When the Republican Party was founded in 1854, it was an activist liberal oriented party, against the expansion of slavery as an official doctrine, and with many of its founders and followers also being against slavery itself, wishing to abolish it.
Under Abraham Lincoln and Radical Republicans, the Republican Party advocated freedom, citizenship and voting for African Americans, while at the same time promoting the growth of industrial capitalism.
But in the Gilded Age of the late 19th century, the party lost its bearings, becoming a corrupt party, beholden to the top one percent of the nation. There was a need to reform the party, and Theodore Roosevelt came along at the turn of the century, and revolutionized the Presidency and promoted progressivism, and activist government, including labor rights, consumer rights, environmentalism, and the promotion of political reforms to bring direct democracy.

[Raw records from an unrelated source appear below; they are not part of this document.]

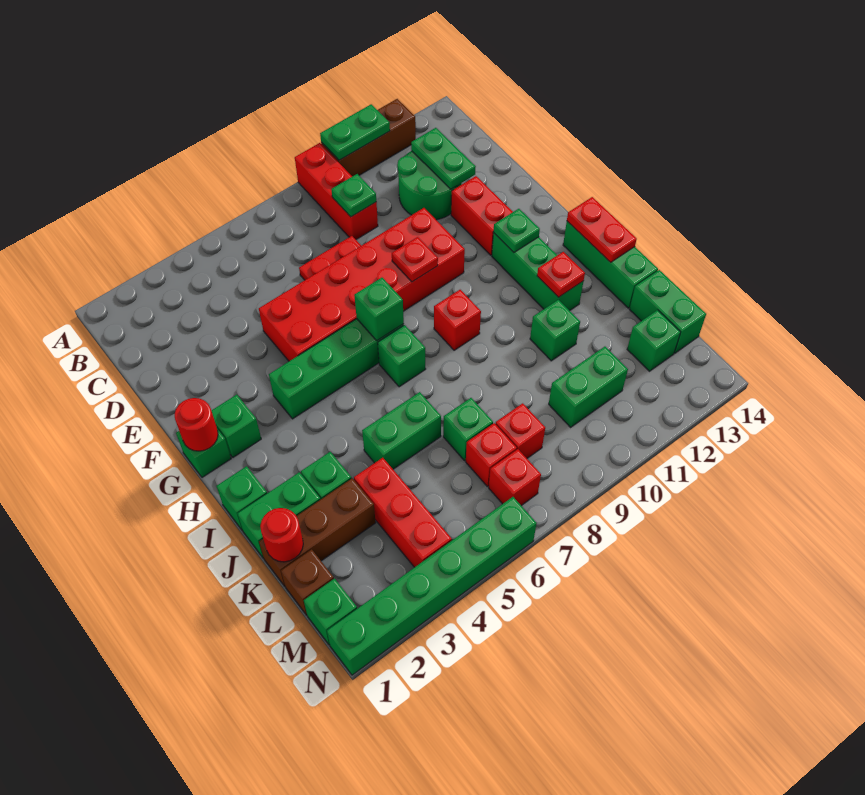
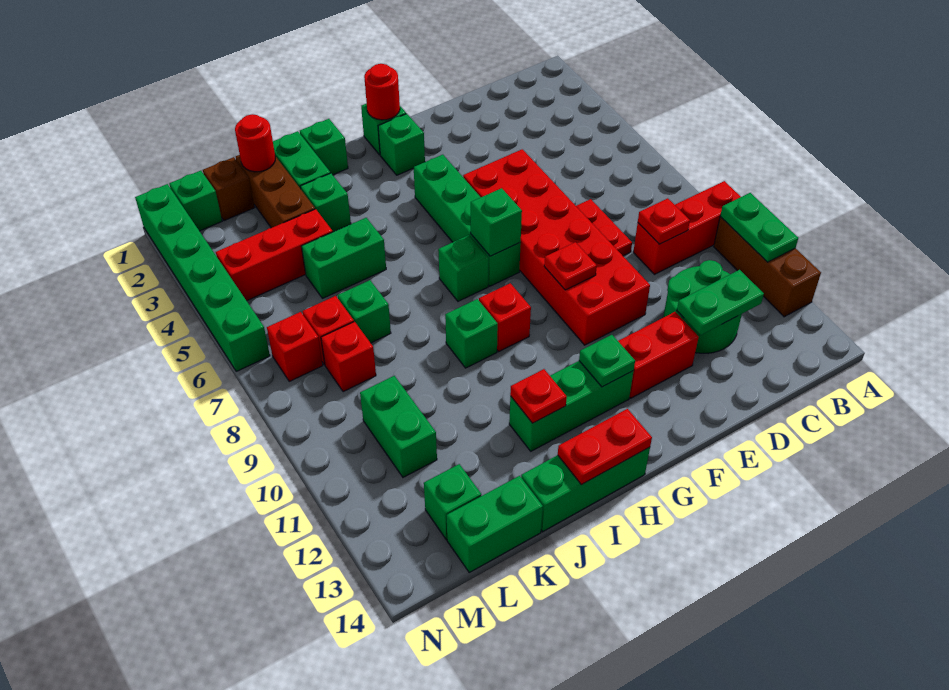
green 1x1 plate [331,174,376,217] -> red 1x1 plate [638,198,690,244]
green 1x2 brick [362,392,441,469] -> green 1x2 brick turned to [301,218,386,298]
green 1x1 brick [530,300,580,361] -> green 1x1 brick moved to [445,299,498,368]

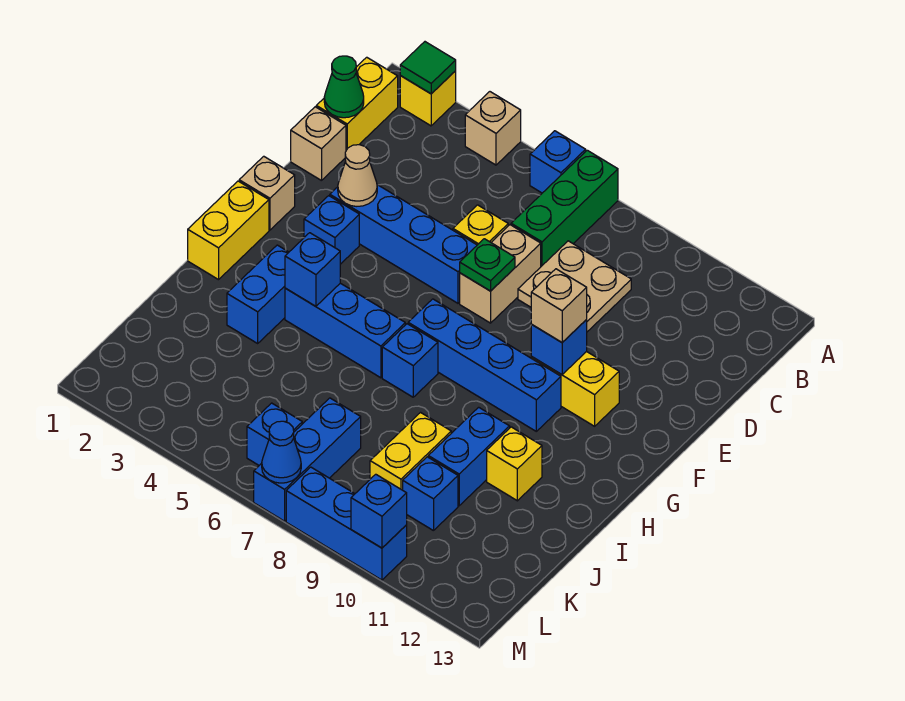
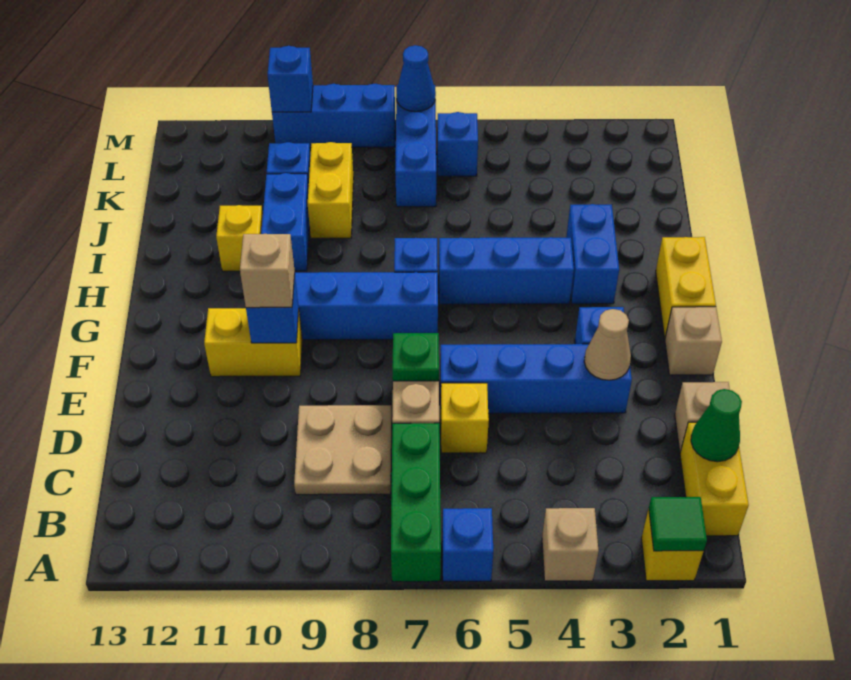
blue 1x1 brick [285,233,340,306] -> none

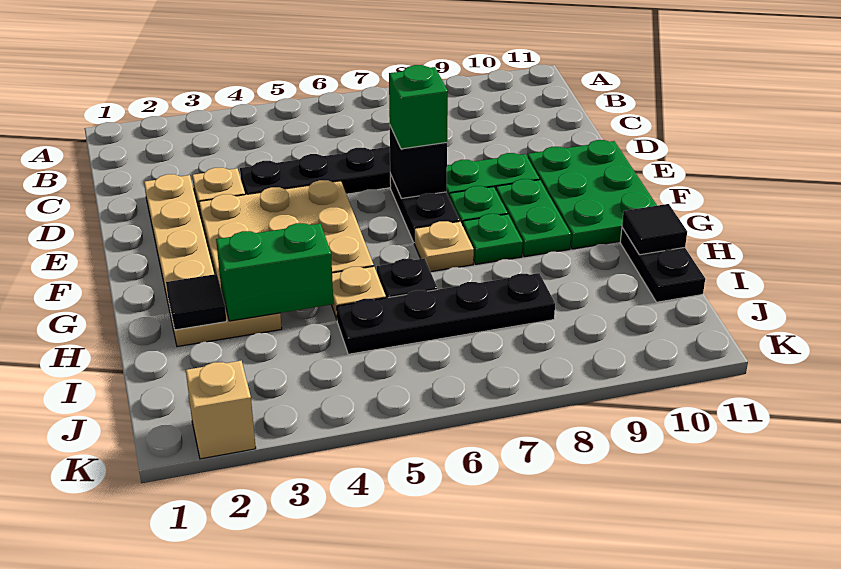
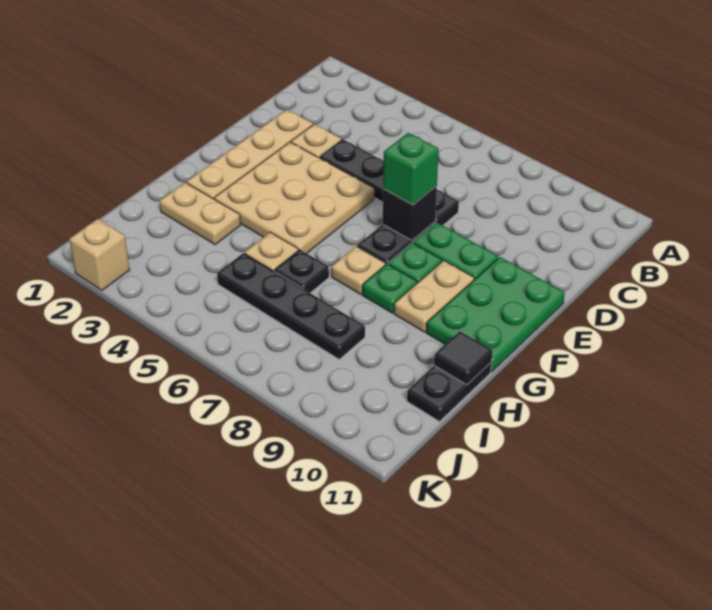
green 1x2 plate [496,179,571,257] -> tan 1x2 plate [394,260,474,332]
black 1x1 tile [166,274,226,330] -> none
green 1x2 brick [216,223,333,321] -> none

But after he left office, the party lost its bearings again and went into the darkness of the conservative 1920s, as Woodrow Wilson took on much of the progressive reform program, and set the Democratic Party on the road to Franklin D. Roosevelt, Harry Truman, John F. Kennedy, and Lyndon B. Johnson, and a whole slew of domestic progressive and liberal reforms.
The Republican Party, by following the Gilded Age mentality again in the 1920s, helped to cause the greatest economic downturn in American history, and the Great Depression under Herbert Hoover put them in the wilderness, although revived by the moderate progressivism of war hero Dwight D. Eisenhower in the 1950s.
But then, they were again in the minority, and although Richard Nixon and Gerald Ford promoted some substantial reforms in the late 1960s and early 1970s, in the midst of the New Frontier-Great Society mentality. scandal emerged under Nixon, and the Vietnam War sapped the party, and they turned once again to conservatism and Ronald Reagan, who had a better persona than conservative Barry Goldwater, who had been soundly defeated by LBJ in 1964. Reagan appealed to the top one percent, and promoted fear of the white working class toward minorities, and the GOP dominated the next generation and more, with the Jimmy Carter respite very brief, and Bill Clinton being mildly progressive, not really the tradition of FDR, Truman, JFK, and LBJ. But that meant that the Republican Party was backing away from the traditions of Lincoln, TR, and even Ike! The middle class and the working were victims, without realizing it until very recently.
Here they are today in the era of the most progressive Democratic President since LBJ, and the Republican Party is what it was in the Gilded Age and 1920s and since the 1980s, a party that backs away from domestic reform, from compassion, from concern about the environment, from concern about working people, from concern about women and ethnic minorities and the vast majority of Americans. Instead, they are the party of the one percent, as they were in the Gilded Age and 1920s, and the attempt to move the party to the center, and return to the Lincoln–TR–Ike tradition is engaged in what seems clearly a losing battle!
That means that the Republican Party, 160 years old this year, is likely in its death throes, a party which has gone awry, a really tragic set of circumstances!